After the heavy investments in the transfer market made by the new Chinese Milan, many wondered where did the money came from and how will it be financially explained, especially given the looming issue of the Financial Fair Play. Marco Bellinazzo, a well known journalist very much prepared on economic issues, explained the situation on the online edition of Il Sole 24 Ore.
Currently, AC Milan is clearly out of the constrains imposed by the Financial Fair Play, which envisages a maximum of 30 million euros loss. In the last three years, the rossoneri have accumulated losses of 250 million euros. With the conquest of the Europa League play-offs, the club will return to be under the control of UEFA. However, this controls will begin next fall and any penalties will apply only for next season. In fact, the management is taking full advantage of this situation by spending and strengthening the team as much as possible.
At the same time, this club is working on the well known “Voluntary Agreement“, AC Milan’s financial plan to adhere within the parameters of the Financial Fair Play in three years.
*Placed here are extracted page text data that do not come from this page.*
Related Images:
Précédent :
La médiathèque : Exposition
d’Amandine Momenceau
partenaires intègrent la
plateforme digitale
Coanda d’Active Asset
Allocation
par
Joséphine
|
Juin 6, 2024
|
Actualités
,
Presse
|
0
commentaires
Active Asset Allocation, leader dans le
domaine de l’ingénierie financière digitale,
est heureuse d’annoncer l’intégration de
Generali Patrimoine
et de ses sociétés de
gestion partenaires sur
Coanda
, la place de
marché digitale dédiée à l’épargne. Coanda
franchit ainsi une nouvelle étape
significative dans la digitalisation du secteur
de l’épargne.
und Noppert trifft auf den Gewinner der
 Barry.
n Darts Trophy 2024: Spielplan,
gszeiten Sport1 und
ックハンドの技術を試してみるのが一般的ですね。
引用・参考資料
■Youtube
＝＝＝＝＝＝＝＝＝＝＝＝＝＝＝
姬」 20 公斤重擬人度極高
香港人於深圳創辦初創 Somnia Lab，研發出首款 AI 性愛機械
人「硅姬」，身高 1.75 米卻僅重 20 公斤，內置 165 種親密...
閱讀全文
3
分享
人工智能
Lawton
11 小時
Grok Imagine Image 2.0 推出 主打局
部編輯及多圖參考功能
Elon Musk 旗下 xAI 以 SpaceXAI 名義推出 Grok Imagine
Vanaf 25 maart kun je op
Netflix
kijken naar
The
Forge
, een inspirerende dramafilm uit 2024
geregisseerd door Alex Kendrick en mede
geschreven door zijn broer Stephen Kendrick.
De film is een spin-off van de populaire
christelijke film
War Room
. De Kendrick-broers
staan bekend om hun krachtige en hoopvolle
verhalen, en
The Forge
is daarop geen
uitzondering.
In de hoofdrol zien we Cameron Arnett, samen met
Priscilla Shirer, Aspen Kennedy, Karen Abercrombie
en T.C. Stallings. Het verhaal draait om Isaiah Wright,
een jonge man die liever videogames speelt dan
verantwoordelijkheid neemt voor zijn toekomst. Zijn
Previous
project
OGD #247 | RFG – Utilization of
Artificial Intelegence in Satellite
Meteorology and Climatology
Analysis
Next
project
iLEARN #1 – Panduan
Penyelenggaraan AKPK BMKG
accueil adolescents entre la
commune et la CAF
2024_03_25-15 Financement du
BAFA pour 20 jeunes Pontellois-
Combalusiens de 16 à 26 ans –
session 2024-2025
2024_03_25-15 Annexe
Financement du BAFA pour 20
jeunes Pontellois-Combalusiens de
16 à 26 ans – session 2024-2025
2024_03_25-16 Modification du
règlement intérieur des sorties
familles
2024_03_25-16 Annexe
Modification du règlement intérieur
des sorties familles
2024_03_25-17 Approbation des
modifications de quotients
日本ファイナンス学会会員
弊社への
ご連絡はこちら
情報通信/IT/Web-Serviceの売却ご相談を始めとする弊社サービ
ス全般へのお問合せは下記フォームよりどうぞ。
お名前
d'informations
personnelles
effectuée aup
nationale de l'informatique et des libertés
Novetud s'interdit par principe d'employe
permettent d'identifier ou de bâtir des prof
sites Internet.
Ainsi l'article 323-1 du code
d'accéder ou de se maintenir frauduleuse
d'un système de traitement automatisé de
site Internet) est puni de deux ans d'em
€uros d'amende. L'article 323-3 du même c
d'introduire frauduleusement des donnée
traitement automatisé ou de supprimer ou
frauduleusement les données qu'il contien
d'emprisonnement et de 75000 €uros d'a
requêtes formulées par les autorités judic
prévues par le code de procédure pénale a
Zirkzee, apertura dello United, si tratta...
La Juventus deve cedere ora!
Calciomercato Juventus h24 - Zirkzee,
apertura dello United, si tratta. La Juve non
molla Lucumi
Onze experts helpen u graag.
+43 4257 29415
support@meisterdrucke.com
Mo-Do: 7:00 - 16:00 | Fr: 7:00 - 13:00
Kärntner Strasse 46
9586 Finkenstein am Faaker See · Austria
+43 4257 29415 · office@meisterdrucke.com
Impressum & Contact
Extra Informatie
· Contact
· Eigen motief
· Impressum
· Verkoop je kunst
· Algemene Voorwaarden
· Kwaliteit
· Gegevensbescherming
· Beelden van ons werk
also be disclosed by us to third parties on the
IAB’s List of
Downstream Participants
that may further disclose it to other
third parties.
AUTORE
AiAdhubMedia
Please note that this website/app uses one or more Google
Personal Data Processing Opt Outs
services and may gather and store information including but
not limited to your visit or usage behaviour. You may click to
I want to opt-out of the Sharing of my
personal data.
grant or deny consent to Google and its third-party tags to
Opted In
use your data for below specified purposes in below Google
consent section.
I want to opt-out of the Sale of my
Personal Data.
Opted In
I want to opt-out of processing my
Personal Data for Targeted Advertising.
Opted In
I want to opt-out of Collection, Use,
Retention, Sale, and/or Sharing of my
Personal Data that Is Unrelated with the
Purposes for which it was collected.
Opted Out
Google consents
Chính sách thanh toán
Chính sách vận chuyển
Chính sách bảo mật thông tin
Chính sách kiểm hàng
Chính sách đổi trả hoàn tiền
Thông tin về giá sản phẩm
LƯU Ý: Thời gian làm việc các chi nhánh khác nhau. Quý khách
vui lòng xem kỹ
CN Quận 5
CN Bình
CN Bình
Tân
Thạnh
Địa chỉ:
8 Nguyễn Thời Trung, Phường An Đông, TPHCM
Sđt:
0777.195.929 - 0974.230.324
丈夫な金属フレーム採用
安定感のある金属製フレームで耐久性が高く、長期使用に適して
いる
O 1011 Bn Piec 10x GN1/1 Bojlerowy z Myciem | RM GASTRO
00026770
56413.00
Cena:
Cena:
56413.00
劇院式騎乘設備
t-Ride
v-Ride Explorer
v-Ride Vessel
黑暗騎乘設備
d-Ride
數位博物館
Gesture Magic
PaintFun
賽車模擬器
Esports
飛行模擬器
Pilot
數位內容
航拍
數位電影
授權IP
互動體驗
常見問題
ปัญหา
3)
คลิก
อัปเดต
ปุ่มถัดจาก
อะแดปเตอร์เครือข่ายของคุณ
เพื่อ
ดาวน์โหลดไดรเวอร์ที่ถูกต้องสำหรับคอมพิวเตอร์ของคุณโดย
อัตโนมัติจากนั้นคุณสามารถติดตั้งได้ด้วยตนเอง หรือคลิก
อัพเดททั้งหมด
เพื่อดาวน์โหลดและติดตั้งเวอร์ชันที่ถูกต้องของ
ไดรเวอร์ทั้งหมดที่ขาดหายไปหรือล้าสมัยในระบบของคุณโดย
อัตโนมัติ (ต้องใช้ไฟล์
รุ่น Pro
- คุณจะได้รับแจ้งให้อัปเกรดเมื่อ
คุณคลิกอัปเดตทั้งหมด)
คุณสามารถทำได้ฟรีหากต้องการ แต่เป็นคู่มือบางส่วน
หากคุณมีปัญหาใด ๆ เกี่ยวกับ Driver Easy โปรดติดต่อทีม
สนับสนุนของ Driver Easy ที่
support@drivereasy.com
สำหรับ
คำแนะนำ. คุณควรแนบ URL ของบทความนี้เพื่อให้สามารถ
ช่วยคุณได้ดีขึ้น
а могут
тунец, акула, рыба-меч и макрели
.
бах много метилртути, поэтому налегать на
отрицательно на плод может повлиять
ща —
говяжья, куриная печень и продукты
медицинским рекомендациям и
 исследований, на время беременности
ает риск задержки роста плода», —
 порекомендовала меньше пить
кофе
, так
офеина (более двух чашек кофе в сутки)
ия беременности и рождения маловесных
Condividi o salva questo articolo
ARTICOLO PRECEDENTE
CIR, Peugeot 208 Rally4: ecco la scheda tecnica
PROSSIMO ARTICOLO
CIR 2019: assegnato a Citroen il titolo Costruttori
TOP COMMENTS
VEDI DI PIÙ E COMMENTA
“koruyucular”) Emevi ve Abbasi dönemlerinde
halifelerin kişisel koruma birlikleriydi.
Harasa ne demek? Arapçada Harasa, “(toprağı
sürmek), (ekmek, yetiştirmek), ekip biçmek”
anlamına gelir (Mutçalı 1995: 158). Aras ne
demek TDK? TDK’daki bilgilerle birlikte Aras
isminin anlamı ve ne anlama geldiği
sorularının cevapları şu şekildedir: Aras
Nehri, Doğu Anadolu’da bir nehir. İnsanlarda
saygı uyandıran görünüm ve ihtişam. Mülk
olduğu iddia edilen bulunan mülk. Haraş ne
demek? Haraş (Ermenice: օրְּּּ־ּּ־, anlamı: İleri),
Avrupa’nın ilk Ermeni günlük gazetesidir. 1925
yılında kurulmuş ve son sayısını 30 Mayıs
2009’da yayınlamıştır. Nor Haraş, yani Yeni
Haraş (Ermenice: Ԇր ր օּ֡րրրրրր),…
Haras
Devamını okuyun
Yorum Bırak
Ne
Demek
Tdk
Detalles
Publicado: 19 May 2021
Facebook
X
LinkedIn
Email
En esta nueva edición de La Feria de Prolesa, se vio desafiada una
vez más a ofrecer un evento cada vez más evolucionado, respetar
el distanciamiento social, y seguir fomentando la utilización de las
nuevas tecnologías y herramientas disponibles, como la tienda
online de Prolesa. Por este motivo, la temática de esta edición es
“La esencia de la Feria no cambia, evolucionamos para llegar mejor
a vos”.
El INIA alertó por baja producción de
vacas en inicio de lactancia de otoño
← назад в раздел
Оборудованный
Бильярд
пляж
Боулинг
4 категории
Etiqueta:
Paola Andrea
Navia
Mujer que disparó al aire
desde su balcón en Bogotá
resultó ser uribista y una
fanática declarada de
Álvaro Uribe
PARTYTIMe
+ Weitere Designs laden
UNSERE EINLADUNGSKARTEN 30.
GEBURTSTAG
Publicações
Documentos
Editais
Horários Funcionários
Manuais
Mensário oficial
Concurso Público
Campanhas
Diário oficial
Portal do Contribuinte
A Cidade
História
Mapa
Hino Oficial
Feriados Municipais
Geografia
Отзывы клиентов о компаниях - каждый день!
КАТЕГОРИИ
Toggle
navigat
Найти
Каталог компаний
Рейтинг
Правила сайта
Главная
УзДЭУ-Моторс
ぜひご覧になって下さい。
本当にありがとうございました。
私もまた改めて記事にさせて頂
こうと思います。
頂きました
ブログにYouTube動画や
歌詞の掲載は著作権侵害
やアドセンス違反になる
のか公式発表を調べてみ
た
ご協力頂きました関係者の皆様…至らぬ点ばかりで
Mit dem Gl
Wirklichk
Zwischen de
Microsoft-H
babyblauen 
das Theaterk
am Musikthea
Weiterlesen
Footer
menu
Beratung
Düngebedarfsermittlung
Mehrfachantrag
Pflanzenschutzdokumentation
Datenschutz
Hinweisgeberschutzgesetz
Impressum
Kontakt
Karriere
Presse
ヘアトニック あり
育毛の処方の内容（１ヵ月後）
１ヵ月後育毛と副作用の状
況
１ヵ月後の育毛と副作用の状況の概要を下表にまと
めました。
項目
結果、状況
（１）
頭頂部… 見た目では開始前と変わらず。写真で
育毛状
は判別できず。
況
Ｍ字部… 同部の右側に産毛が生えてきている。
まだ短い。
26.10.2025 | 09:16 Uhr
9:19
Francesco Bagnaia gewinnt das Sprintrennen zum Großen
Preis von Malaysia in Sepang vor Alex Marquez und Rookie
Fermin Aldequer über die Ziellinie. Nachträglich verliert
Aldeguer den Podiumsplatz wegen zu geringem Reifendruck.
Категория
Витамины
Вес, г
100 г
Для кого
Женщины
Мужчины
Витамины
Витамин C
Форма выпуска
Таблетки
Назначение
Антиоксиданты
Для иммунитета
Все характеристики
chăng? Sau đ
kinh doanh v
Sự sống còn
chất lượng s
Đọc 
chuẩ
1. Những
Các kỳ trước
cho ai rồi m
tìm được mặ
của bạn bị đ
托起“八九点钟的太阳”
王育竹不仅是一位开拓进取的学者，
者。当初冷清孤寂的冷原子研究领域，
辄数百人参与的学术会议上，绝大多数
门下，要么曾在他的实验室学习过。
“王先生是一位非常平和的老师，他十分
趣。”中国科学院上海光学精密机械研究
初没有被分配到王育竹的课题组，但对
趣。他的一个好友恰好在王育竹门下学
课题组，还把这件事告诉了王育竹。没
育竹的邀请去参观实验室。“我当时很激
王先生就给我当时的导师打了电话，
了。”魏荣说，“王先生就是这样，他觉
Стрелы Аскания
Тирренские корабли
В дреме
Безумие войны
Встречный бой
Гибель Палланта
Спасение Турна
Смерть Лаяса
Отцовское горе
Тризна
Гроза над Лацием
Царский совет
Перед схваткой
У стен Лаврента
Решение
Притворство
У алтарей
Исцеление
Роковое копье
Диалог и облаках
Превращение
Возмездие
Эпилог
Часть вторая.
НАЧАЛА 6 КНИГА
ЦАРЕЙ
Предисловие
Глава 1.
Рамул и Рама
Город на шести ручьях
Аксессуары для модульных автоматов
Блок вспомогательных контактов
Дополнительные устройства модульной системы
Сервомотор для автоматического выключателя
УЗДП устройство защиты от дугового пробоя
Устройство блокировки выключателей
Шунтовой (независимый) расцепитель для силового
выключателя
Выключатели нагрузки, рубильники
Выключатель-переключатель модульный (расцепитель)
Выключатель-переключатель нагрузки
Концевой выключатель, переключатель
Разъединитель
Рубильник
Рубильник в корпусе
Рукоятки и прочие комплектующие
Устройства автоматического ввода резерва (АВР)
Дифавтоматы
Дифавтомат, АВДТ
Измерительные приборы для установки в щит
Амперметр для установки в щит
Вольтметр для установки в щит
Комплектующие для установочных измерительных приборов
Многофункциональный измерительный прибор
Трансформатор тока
UEFA has postponed every decision in October, meanwhile the rossoneri will be able to modify this plan by adding some extra guarantees. If this plan results unsuccessful, the sanction would be even more serious than those which UEFA would have applied automatically.
AC Milan are looking to build immediately a competitive team for three reasons: “The main goal is to persuade UEFA about the concrete chance of returning to Champions League and boosting revenues by relaunching the business, in particular in Asia. To regain the political confidence of the Beijing government lost during the negotiation and perhaps attract new Chinese financial investors or partners. And finally, to recover resources to meet financial commitments with Elliot Management Fund“. Marco Fassone, however, has always been quiet, claiming he also has a plan B in the event of missing Champions League qualification for next season.
Regarding the mercato (read here), AC Milan still have another 120-130 millions to spend, counting the latest sales. “The Elliott Management fund has the club in pawn and in return has lent to Yonghong Li about 320 millions. Milan was paid 520 millions, another 90 millions served to cover the 2016/17 losses sustained by Fininvest and another 70 millions were used to repay part of the outstanding debt. In total, it was a 680 millions operation. Yonghong Li poured out of his own pocket or through funding (especially from Huarong) just under 500 millions. The Elliot Fund, as said, lent to Li Yonghong 320 million. In addition, Li is making a capital increase of 60 million (22 already paid)”.
The management is always at work to give continuity to the great revolution initiated last April. In addition to the numerous official arrivals, the wait is now all for the new attacker. The 21 year old Andre Silva is not enough. The number one target is Andrea Belotti, along with Pierre Emerick Aubameyang. Nikola Kalinic is the alternative. The summer is still long. AC Milan fans are calm, other teams fans a little less.